TASK GOAL - In the entries below, how many lines contain the string "knee"? Respond with the number only.

DATASET EXTRACT -
Segment Open

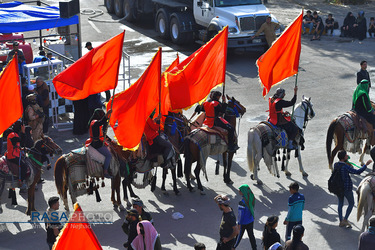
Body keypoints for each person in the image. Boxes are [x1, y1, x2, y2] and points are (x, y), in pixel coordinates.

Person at [334, 150, 371, 228]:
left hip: (338, 188)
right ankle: (345, 219)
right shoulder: (345, 166)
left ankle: (341, 221)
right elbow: (357, 172)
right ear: (344, 157)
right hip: (346, 188)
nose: (347, 156)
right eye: (346, 155)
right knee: (351, 203)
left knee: (340, 204)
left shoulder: (336, 164)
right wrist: (366, 165)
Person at [86, 108, 112, 178]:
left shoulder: (93, 121)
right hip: (97, 144)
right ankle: (105, 171)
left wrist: (110, 140)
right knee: (109, 155)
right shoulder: (95, 123)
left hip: (96, 142)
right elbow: (101, 122)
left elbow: (102, 133)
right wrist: (107, 115)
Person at [233, 184, 257, 250]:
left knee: (238, 236)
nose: (238, 191)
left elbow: (240, 215)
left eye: (240, 190)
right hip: (250, 220)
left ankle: (233, 247)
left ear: (243, 192)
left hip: (243, 223)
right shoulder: (251, 198)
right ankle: (254, 248)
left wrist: (239, 224)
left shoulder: (242, 202)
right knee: (251, 236)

Segment Closed

OUTPUT BELOW - 5